Abfrage in der Anlage SO zur Gaspreisbremse

Die Abfrage in Zeile 17 der Anlage SO (Sonstige Einkünfte) zur Einkommensteuererklärung 2023 zur Höhe des Bruttoentlastungsbetrags (Soforthilfe Dezember 2022) muss nicht ausgefüllt werden. Hierauf macht der Senator für Finanzen der Freien Hansestadt Bremen aufmerksam.

Hintergrund: Die Bundesregierung hatte aufgrund der enorm gestiegenen Preise für Gas und Strom Preisbremsen beschlossen, um Verbraucher zu entlasten. Mit der Dezember-Soforthilfe wurden sie von ihren Dezember-Abschlägen 2022 befreit. Ab Januar 2023 mussten Verbraucher mit hohen Energietarifen aufgrund der Preisbremsen nur einen subventionierten Preis zahlen (sog. Gaspreisbremse).

Ursprünglich war vorgesehen, dass die Unterstützung ab einer bestimmten Einkommenshöhe nachversteuert werden muss. Davon hat die Bundesregierung jedoch wegen dem damit verbundenen bürokratischen Aufwand Abstand genommen: Mit dem Kreditzweitmarktförderungsgesetz vom 22.12.2023 wurde von der Besteuerung der Gaspreisbremse abgesehen (s. hierzu unsere Online-Nachricht v. 13.12.2023).

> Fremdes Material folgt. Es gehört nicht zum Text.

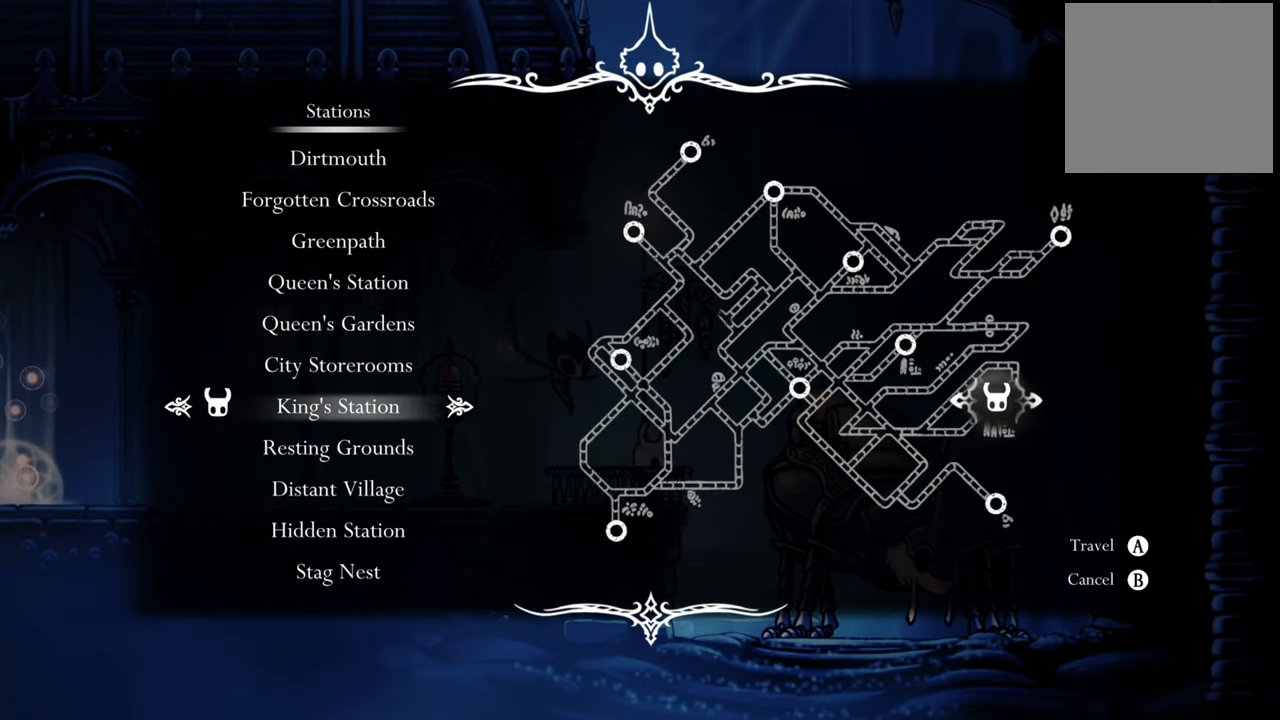
{"buttons": ["DPAD_UP"], "events": [[440, "DPAD_UP", "down"]]}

NWB IAAAJ-54876

Zum Zeitpunkt der Verabschiedung des Gesetzes waren die Vordrucke und Anleitungen für die Einkommensteuererklärung aber schon gedruckt und an die Finanzämter ausgeliefert worden. Eine Änderung dieser Vordrucke ist also nicht mehr möglich.

Hinweis:

Bei der elektronischen Erklärung mit „Mein ELSTER“ wird die Abfrage in der Anlage SO zum 26.3.2024 komplett entfernt. Bis zu diesem Zeitpunkt erhalten Nutzer einen entsprechenden Hinweis im Hilfetext.

Betriebsprüfung nach dem Tod des Geschäftsinhabers

Die Durchführung einer steuerlichen Betriebsprüfung für zurückliegende Besteuerungszeiträume ist auch dann zulässig, wenn der Betriebsinhaber verstorben ist und der Betrieb von den Erben nicht weitergeführt wird. Die steuerlichen Pflichten gehen mit dem Tod des Betriebsinhabers auf die Erben über. Dazu gehört auch die Duldung der Betriebsprüfung (Hessisches FG, Urteil v. 10.05.2023 – 8 K 816/20; Nichtzulassungsbeschwerde eingelegt, BFH-Az. X B 73/23).

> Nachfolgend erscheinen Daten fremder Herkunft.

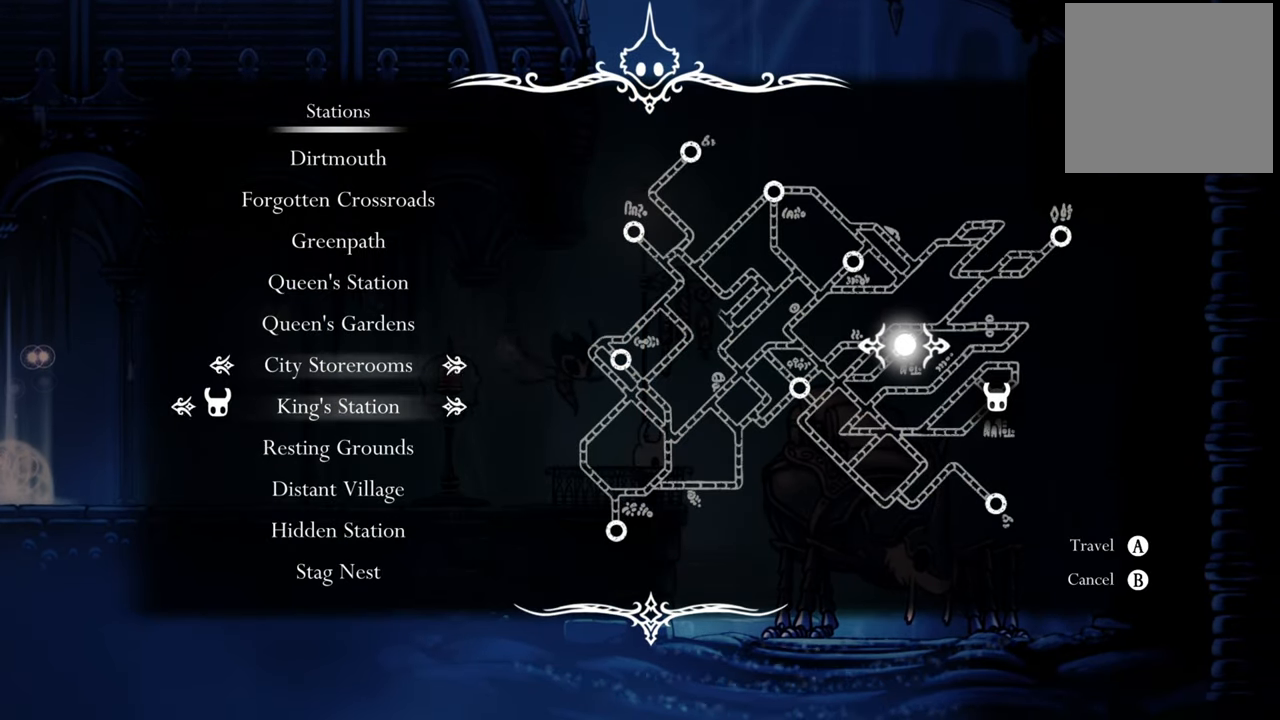
{"buttons": ["DPAD_UP"], "events": []}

Hintergrund: Eine Außenprüfung ist zulässig bei Steuerpflichtigen, die einen gewerblichen oder land- und forstwirtschaftlichen Betrieb unterhalten, die freiberuflich tätig sind und bei Steuerpflichtigen im Sinne des § 147a AO, § 193 Abs. 1 AO.

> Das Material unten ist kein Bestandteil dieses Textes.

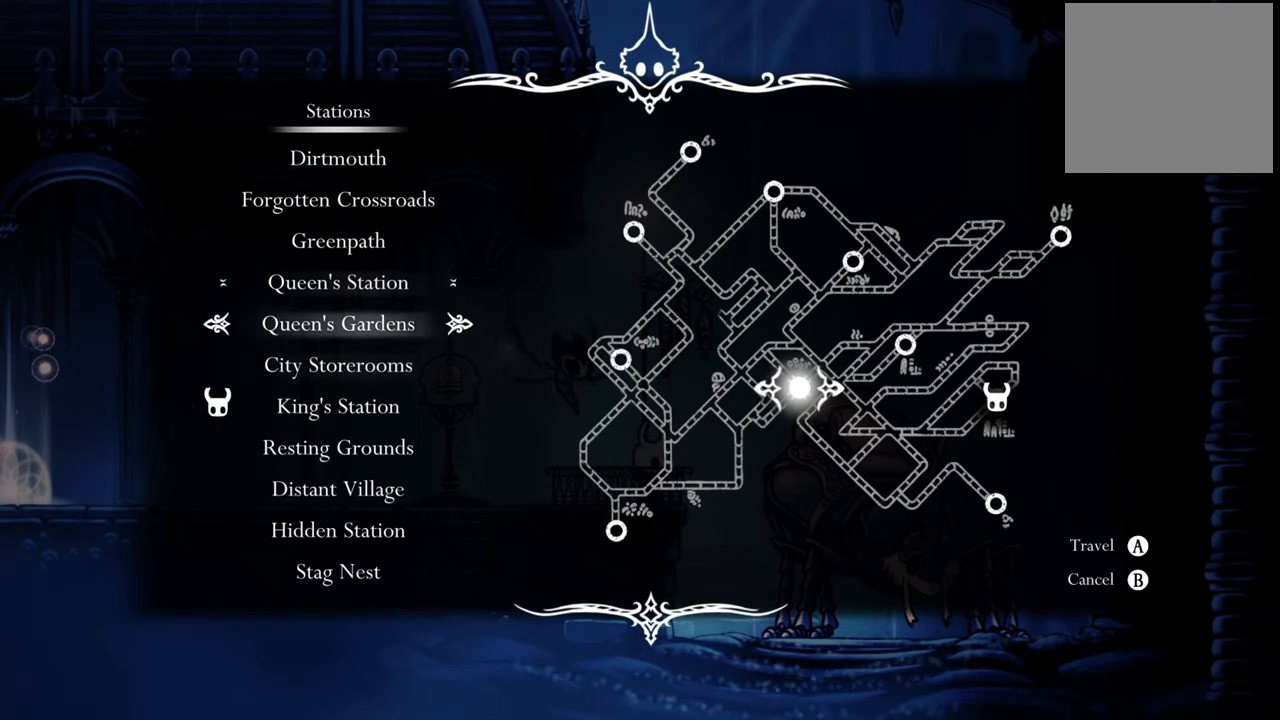
{"buttons": [], "events": [[460, "DPAD_UP", "up"]]}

Neue Geringfügigkeits-Richtlinien 2024 (Minijob-Zentrale)

Die Minijob-Zentrale weist auf die wichtigsten Änderungen durch die neuen Geringfügigkeits-Richtlinien 2024 hin.

Hintergrund: In den Geringfügigkeits-Richtlinien finden Arbeitgeber sowie Minijobber alle Informationen rund um die gesetzlichen Regelungen bei Minijobs. Am 14.12.2023 haben die Spitzenorganisationen der Sozialversicherung eine neue Version veröffentlicht. Die aktuelle Fassung löst die alten Richtlinien aus August 2022 ab. Sie gelten ab dem 01.01.2024.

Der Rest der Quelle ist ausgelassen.